**Your assignment**
In the data below, work out how many lines include the string "những". Only the number should be given.

**Extracted information**
··········

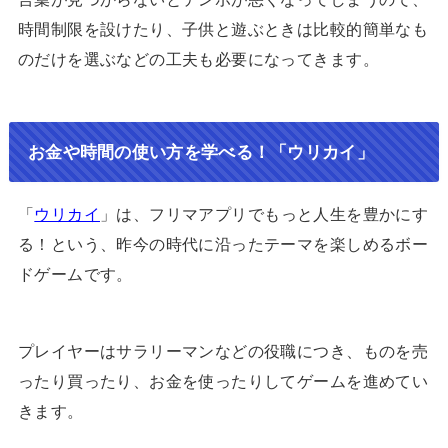
時間制限を設けたり、子供と遊ぶときは比較的簡単なも
のだけを選ぶなどの工夫も必要になってきます。
お金や時間の使い方を学べる！「ウリカイ」
「
ウリカイ
」は、フリマアプリでもっと人生を豊かにす
る！という、昨今の時代に沿ったテーマを楽しめるボー
ドゲームです。
プレイヤーはサラリーマンなどの役職につき、ものを売
ったり買ったり、お金を使ったりしてゲームを進めてい
きます。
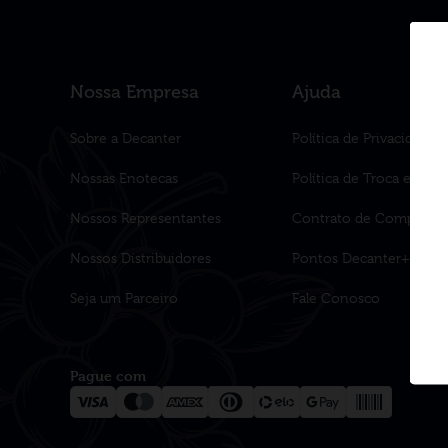
Nossa Empresa
Ajuda
Sobre a Decanter
Política de Privacidade
Nossas Enotecas
Política de Troca e Dev
Nossos Representantes
Contrato de Compra
Nossos Distribuidores
Pontos Decanter+
Seja um Parceiro
Fale Conosco
Pague com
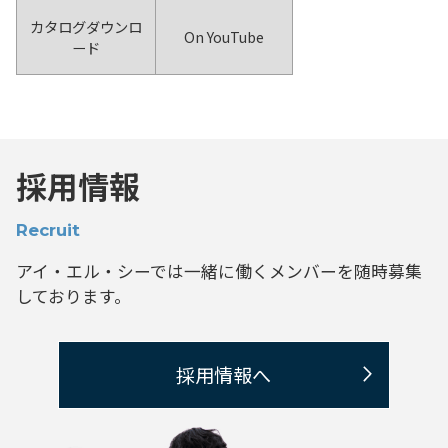
カタログダウンロ
On YouTube
ード
採用情報
Recruit
アイ・エル・シーでは一緒に働くメンバーを
随時募集
しております。
採用情報へ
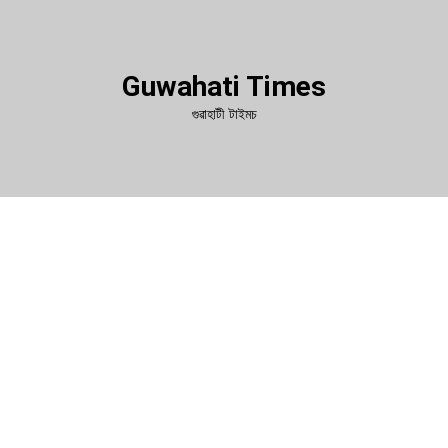
Guwahati Times
গুৱাহাটী টাইমচ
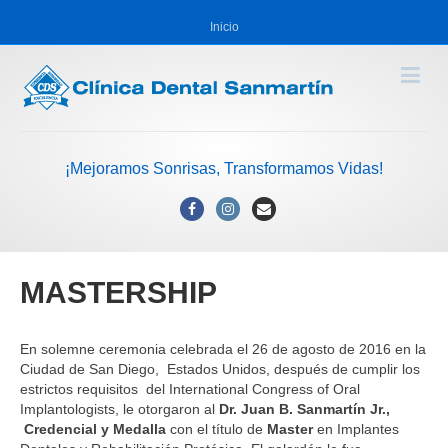
Inicio
¡Mejoramos Sonrisas, Transformamos Vidas!
Facebook
Instagram
Email
MASTERSHIP
En solemne ceremonia celebrada el 26 de agosto de 2016 en la
Ciudad de San Diego, Estados Unidos, después de cumplir los
estrictos requisitos del International Congress of Oral
Implantologists, le otorgaron al
Dr. Juan B. Sanmartín Jr.,
Credencial y Medalla
con
el título de
Master
en Implantes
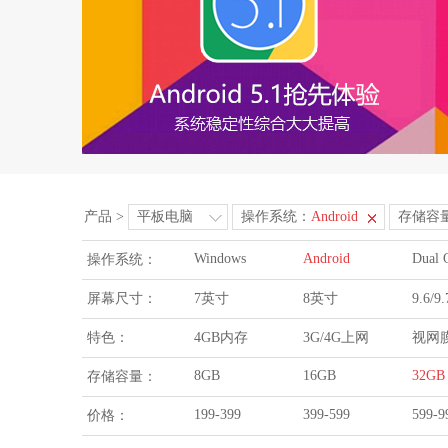
产品
>
平板电脑
操作系统：
Android
存储容
Windows
Android
Dual 
操作系统：
屏幕尺寸：
7英寸
8英寸
9.6/
特色：
4GB内存
3G/4G上网
视网
8GB
16GB
32GB
存储容量：
199-399
399-599
599-9
价格：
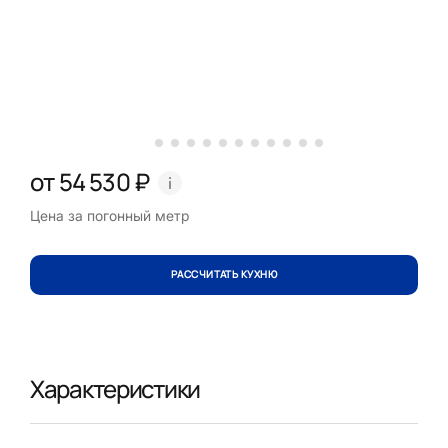
от 54 530 ₽
Цена за погонный метр
РАССЧИТАТЬ КУХНЮ
Характеристики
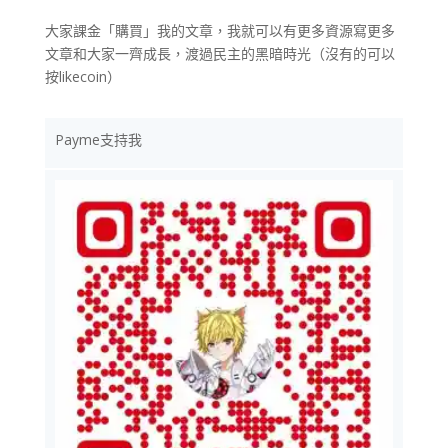
大家課金「購買」我的文章，我就可以有更多資源寫更多
文章和大家一齊成長，渡過民主的黑暗時光（沒有的可以
按likecoin）
Payme支持我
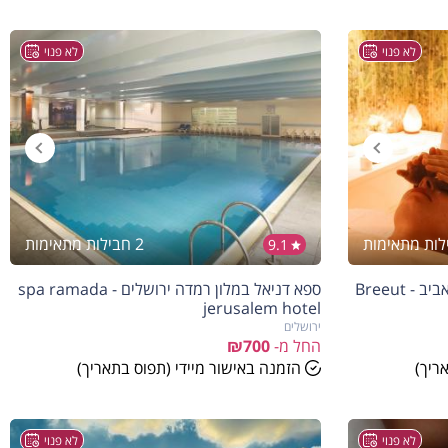
לא פנוי
לא פנוי
2 חבילות מתאימות
9.1
הנחה
10%
ספא בוטיק הבריאות שבפינוק תל אביב - Breeut
ספא דניאל במלון רמדה ירושלים - spa ramada
בהזמנה להיום
jerusalem hotel
ירושלים
החל מ-
₪700
ריך)
הזמנה באישור מיידי (תפוס בתאריך)
לא פנוי
לא פנוי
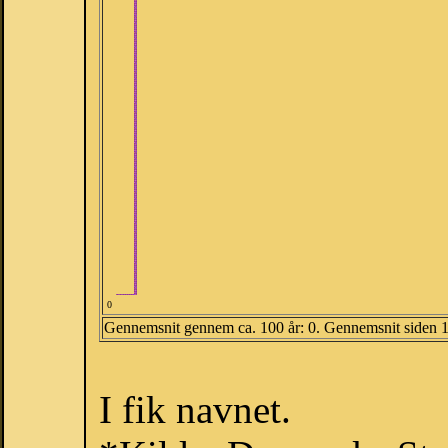
0
Gennemsnit gennem ca. 100 år: 0. Gennemsnit siden 
I fik navnet.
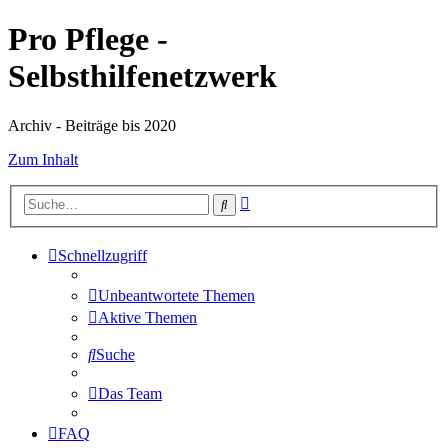
Pro Pflege -
Selbsthilfenetzwerk
Archiv - Beiträge bis 2020
Zum Inhalt
Erweiterte
Suche
Suche
Schnellzugriff
Unbeantwortete Themen
Aktive Themen
Suche
Das Team
FAQ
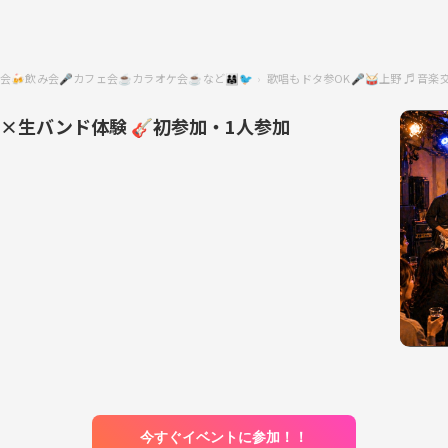
飲み会🎤カフェ会☕️カラオケ会☕️など👨‍👩‍👧🐦
歌唱もドタ参OK🎤🥁上野 ♬ 音
会×生バンド体験 🎸初参加・1人参加
今すぐイベントに参加！！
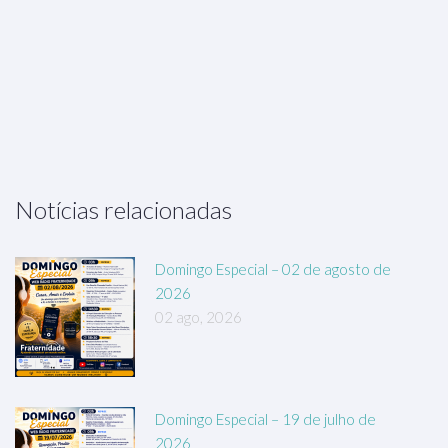
Notícias relacionadas
Domingo Especial – 02 de agosto de
2026
02 ago, 2026
Domingo Especial – 19 de julho de
2026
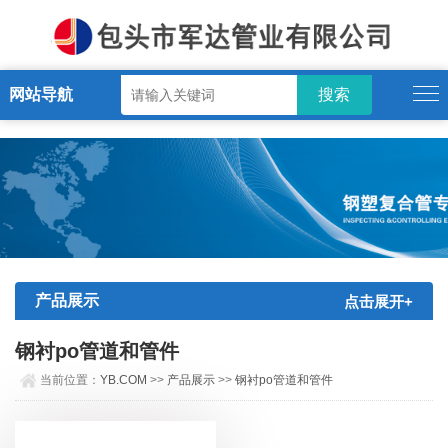
YB.COM
网站导航
产品展示
点击展开+
钢衬po管道和管件
当前位置：
YB.COM
>>
产品展示
>>
钢衬po管道和管件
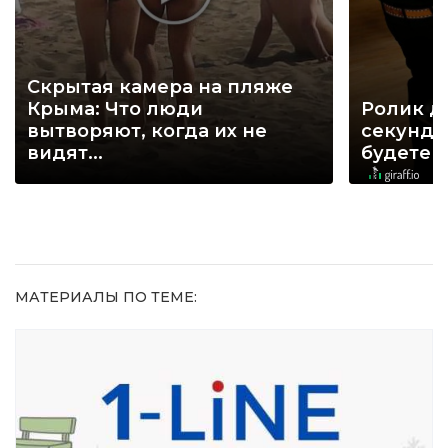
Скрытая камера на пляже
Крыма: Что люди
Ролик д
вытворяют, когда их не
секунд, 
видят...
будете 
МАТЕРИАЛЫ ПО ТЕМЕ:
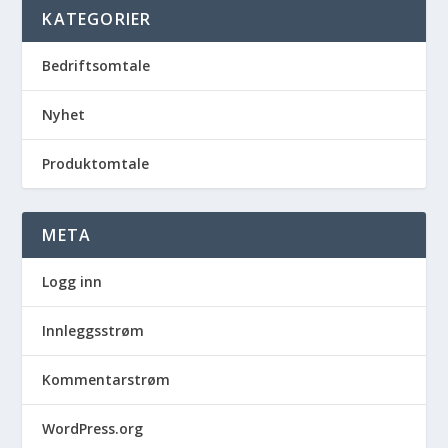
KATEGORIER
Bedriftsomtale
Nyhet
Produktomtale
META
Logg inn
Innleggsstrøm
Kommentarstrøm
WordPress.org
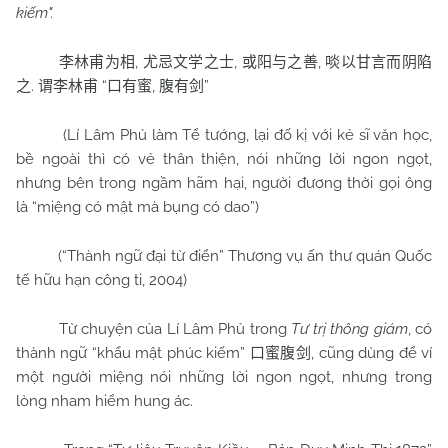
kiếm".
,
,
,
李林甫为相
尤忌文学之士
或阳与之善
啖以甘言而阴陷
.
“
,
”
之
谓李林甫
口有蜜
腹有剑
(Lí Lâm Phủ làm Tể tướng, lại đố kị với kẻ sĩ văn học,
bề ngoài thì có vẻ thân thiện, nói những lời ngon ngọt,
nhưng bên trong ngầm hãm hại, người đương thời gọi ông
là “miệng có mật mà bụng có dao”)
(“Thành ngữ đại từ điển” Thương vụ ấn thư quán Quốc
tế hữu hạn công ti, 2004)
Từ chuyện của Lí Lâm Phủ trong
Tư trị thông giám
, có
thành ngữ “khẩu mật phúc kiếm”
, cũng dùng để ví
口蜜腹剑
một người miệng nói những lời ngon ngọt, nhưng trong
lòng nham hiểm hung ác.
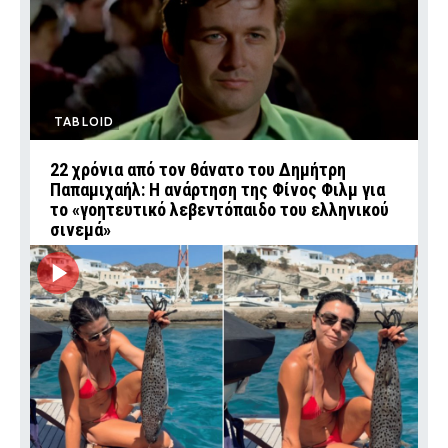
TABLOID
22 χρόνια από τον θάνατο του Δημήτρη
Παπαμιχαήλ: Η ανάρτηση της Φίνος Φιλμ για
το «γοητευτικό λεβεντόπαιδο του ελληνικού
σινεμά»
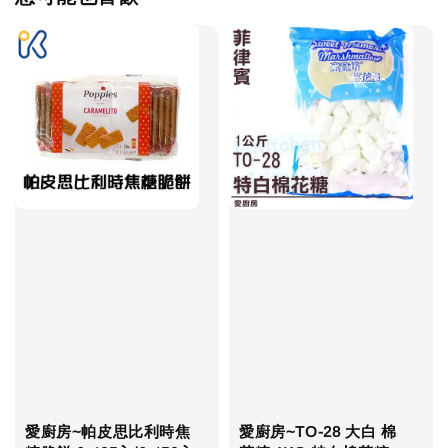
愛廚房~帕皮思比利時焦
愛廚房~TO-28 大白 棉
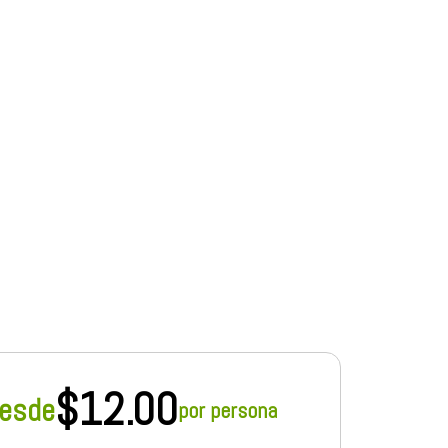
$
12.00
esde
por persona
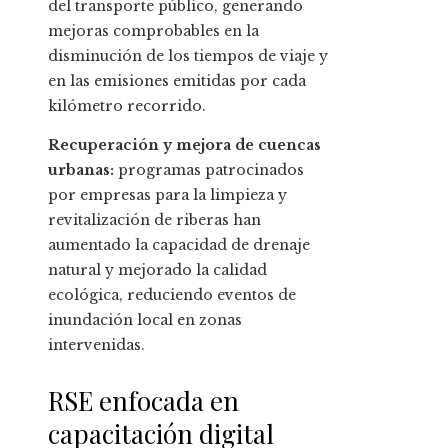
del transporte público, generando
mejoras comprobables en la
disminución de los tiempos de viaje y
en las emisiones emitidas por cada
kilómetro recorrido.
Recuperación y mejora de cuencas
urbanas:
programas patrocinados
por empresas para la limpieza y
revitalización de riberas han
aumentado la capacidad de drenaje
natural y mejorado la calidad
ecológica, reduciendo eventos de
inundación local en zonas
intervenidas.
RSE enfocada en
capacitación digital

··········

**Answer to this exercise**
2